File photo via PBS News
Only 11 per cent of the Gaza Strip is not under evacuation orders, a UN official said Tuesday, Anadolu Agency reported.
Jens Laerke, a spokesperson for the UN humanitarian office, said at a UN briefing in Geneva that, since Friday, the Israeli army issued three new evacuation orders “for over 19 neighbourhoods in northern Gaza and in Deir Al-Balah with more than 8,000 people staying “in these areas, many sheltering in displacement sites”.
The number of massive evacuation orders in August alone rose to 16, Laerke said, adding that it affected UN and humanitarian staff, non-governmental organisations as well as service providers “along with their families”.

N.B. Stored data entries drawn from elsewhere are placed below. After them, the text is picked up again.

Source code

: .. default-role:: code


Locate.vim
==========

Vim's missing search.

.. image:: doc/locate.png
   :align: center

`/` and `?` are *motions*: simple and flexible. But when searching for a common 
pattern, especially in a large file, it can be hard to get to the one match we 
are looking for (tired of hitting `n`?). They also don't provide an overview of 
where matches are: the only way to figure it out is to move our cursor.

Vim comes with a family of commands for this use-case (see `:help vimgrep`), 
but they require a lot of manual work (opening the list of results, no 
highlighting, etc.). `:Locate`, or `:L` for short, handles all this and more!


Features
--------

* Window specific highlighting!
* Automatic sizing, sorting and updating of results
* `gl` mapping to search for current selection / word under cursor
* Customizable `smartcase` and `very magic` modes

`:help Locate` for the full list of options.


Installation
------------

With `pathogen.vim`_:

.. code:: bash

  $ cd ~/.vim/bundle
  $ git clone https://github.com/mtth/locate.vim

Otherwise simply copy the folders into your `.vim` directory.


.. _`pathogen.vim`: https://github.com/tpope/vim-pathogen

“These relocations took place at very short notice and in dangerous conditions. Our humanitarian colleagues on the ground are particularly worried about the order issued Sunday,” he said.
Laerke also said that the Karm Abu Salem border crossing was “technically open for entry, but it is too dangerous for aid organisations to actually go there and pick up whatever aid is being dropped off just across the border.”
Israel has continued its brutal offensive on the Gaza Strip following an attack by the Palestinian group, Hamas, last 7 October, despite a UN Security Council resolution calling for an immediate ceasefire.
The onslaught has resulted in nearly 40,500 Palestinian deaths, mostly women and children, and over 93,600 injuries, according to local health authorities.
An ongoing blockade of Gaza has led to severe shortages of food, clean water and medicine, leaving much of the region in ruins.
Israel is accused of genocide at the International Court of Justice, whose latest ruling ordered it to immediately halt its military operation in the southern city of Rafah, where more than 1 million Palestinians had sought refuge from the war before it was invaded on 6 May.